Dans un contexte politique tendu en République Démocratique du Congo (RDC), l’ancien président Joseph Kabila a orchestré une rencontre avec plusieurs figures de l’opposition à Nairobi, rapporte le quotidien Jeune Afrique. L’événement, prévu pour le 14 octobre, vise à regrouper des personnalités congolaises influentes, dans ce que le gouvernement qualifie de plan de déstabilisation du régime en place à Kinshasa.
Parmi les participants confirmés figure Matata Ponyo Mapon, ancien Premier ministre récemment condamné à dix ans de travaux forcés pour détournement de fonds publics. Après une période de silence, il a accepté l’invitation de Kabila, laissant présager des discussions potentiellement stratégiques.
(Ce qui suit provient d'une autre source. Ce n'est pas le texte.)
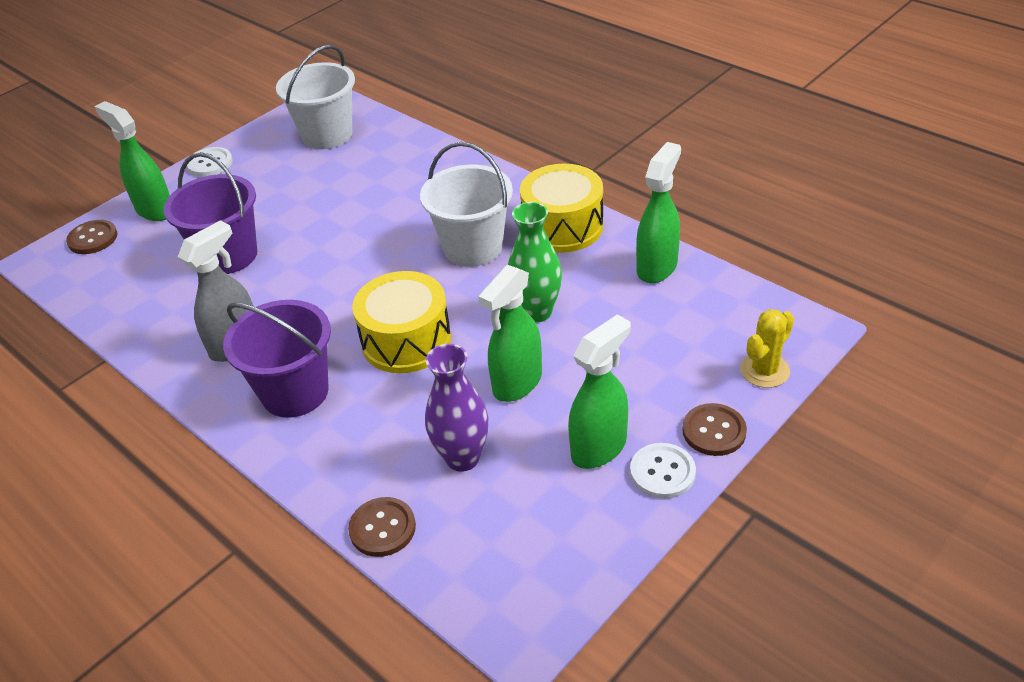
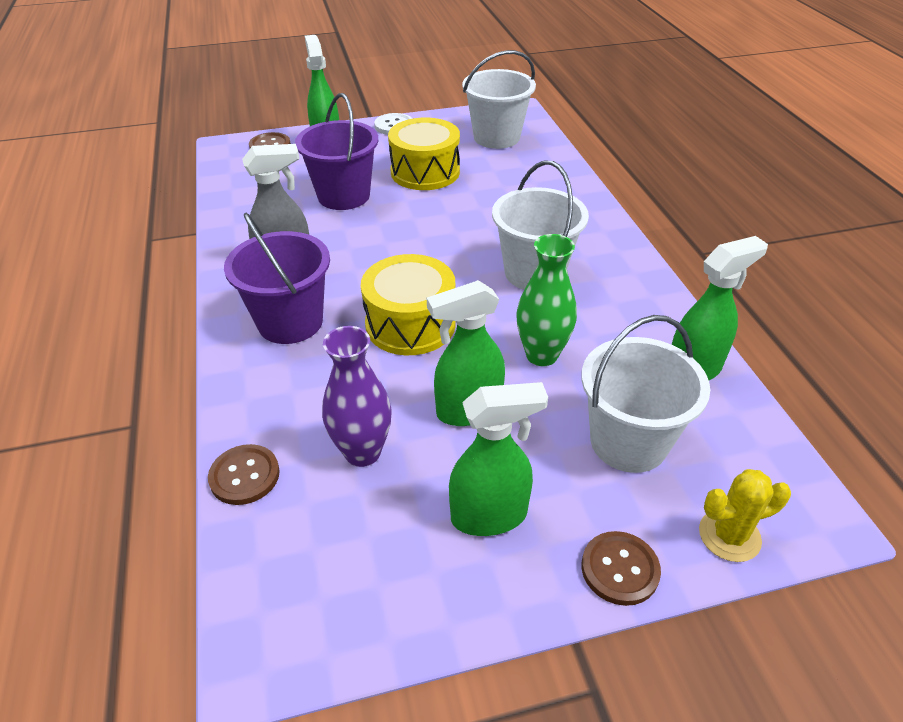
camera: 30 degrees right, 0 degrees up
(562, 226) = (630, 290): yellow drum -> yellow drum (425, 172)
(653, 343) = (628, 442): none -> white bucket
(662, 472) = (530, 580): white button -> none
Seth Kikuni et Franck Diongo, ce dernier actuellement en exil en Belgique, ont également confirmé leur présence. Cependant, l’absence notable de Moïse Katumbi, figure de proue de l’opposition, soulève des questions sur la portée réelle de cette rencontre. Katumbi, bien que convié, n’y participera pas, tout comme d’autres leaders tels que Martin Fayulu et Jean-Marc Kabund, qui ont exprimé leur scepticisme quant à l’initiative de Kabila.
La réunion à Nairobi se déroule dans un climat de méfiance croissante. L’opposant Prince Epenge, porte-parole de Lamuka, a critiqué l’initiative en déclarant : « À l’opposition, on n’invite personne. C’est une question de conviction et de priorité. La voie que tout le monde doit suivre, c’est celle du dialogue. » Ses propos illustrent un malaise partagé par plusieurs acteurs de l’opposition, qui voient dans cette rencontre une manœuvre de Kabila pour affaiblir l’unité de leurs rangs.

Le Front commun pour le Congo (FCC), plateforme politique de Joseph Kabila, sera bien représenté à cette réunion. Des personnalités comme Néhémie Mwilanya, Raymond Tshibanda et José Makila, ainsi que des membres de la garde rapprochée de l’ex-président, témoignent de l’importance stratégique de cette rencontre pour Kabila. Leur présence pourrait signaler une volonté de rassembler les forces pro-Kabila dans un contexte où l’opposition est fragmentée.
Alors que les tensions continuent de monter, Félix Tshisekedi refuse le dialogue avec l’opposition et la société civile, y compris les confessions religieuses. Il a déclaré, le 10 octobre à Bruxelles, que tant qu’il sera vivant, il ne dialoguera pas avec ceux qu’il considère comme complices des agresseurs. Il a appelé à un dialogue entre Congolais unis contre l’agression et a demandé à ses opposants de nommer et condamner l’agresseur, faisant allusion au Rwanda, accusé de soutenir l’AFC-M23 qui occupe d’importants territoires dans l’est de la RDC.
Joseph Kabila, l’ex-président de la RDC, a été condamné à mort, le 30 septembre, au terme d’un procès par contumace pour « trahison » et « crimes de guerre », devant la justice militaire du pays où il ne réside plus depuis deux ans.
Kinshasa accuse Kabila d’être le chef de l’AFC-M23 alors que le gouvernement congolais est en pourparlers avec les rebelles à Doha pour désescalader le conflit dans l’est de la RDC.